Wire Service: UPn (UPI US & World)
The United Press International
Birth control advocate pickets St. Patrick's Cathedral
Date: Tue, Mar 22, 1994
By TRACY CONNOR
NEW YORK, March 22 (UPI) -- To mark the 22nd anniversary of the Supreme Court decision legalizing contraceptives for single adults, pioneering birth control advocate Bill Baird picketed St. Patrick's Cathedral in Manhattan Tuesday and condemned Pope John Paul II's recent edict to Roman Catholic pharmacists.
The operator of two now-defunct abortion clinics, Baird gained notoriety in 1967 when he was arrested and jailed for distributing contraceptive foam during a speech at Boston University. Five years later, he became the plaintiff in the legal battle over birth control laws.
Standing outside St. Patrick's with a wooden cross propped against his shoulder, Baird launched a tirade against the pope and New York Cardinal John O'Connor, accusing the Vatican of zealously circumventing protected freedoms.
"The church is public enemy No. 1 of health care," he said. "They have a right to their religion, but they should not try to stop the legal sale of birth control."
He said he was enraged by the pope's February message to Catholic pharmacists in which he decreed they should not sell birth control devices or products that promote euthanasia and abortion.
According to news reports on the meeting with pharmacists, the pope said druggists should not carry any products that contradict church teachings.
Flanked by veteran feminist Flo Kennedy and a half-dozen supporters, Baird trekked into the historic cathedral and handed a statement addressed to O'Connor to the archdiocese's director of security.
The Catholic Church was not Baird's only target.
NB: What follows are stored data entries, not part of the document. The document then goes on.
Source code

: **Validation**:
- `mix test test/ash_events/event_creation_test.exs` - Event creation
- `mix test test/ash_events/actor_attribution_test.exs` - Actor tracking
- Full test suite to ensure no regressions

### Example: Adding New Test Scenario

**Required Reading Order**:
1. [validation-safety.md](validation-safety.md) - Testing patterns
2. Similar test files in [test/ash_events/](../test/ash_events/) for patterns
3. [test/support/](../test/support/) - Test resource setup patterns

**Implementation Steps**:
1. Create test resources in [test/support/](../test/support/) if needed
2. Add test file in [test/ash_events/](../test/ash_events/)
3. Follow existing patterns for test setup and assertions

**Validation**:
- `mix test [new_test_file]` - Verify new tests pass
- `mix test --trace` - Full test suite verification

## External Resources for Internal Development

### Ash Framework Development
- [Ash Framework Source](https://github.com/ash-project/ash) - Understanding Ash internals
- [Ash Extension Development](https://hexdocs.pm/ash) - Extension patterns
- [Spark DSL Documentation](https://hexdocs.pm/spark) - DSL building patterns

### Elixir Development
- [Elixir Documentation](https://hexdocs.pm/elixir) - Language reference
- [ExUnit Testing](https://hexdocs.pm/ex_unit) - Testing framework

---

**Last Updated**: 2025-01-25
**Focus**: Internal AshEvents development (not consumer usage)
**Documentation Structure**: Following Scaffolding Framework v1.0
He also slammed abortion rights groups like the National Organization for Women and the National Abortion Rights Action League for not joining the protest.
"This is an historic day for women's rights, but these feminists are saying, 'Bill Baird, you're a man. Get out of the movement,'" he said.
NARAL Executive Director Kelly Conlon said the organization was invited to the protest, but it was logistically impossible to attend. "It had nothing to do with support," she said. "We respect what Bill did for the movement."
NOW officials said they were not invited. Outside the cathedral, Baird cautioned passersby against apathy. "In the '60s, I would be standing here with hundreds of people. Now those same people take the rights for granted," he said.
"Everyone thinks that because Clinton is in power, we're safe," he said. "But there will be more shootings of (abortion) doctors and there will be more firebombings of clinics."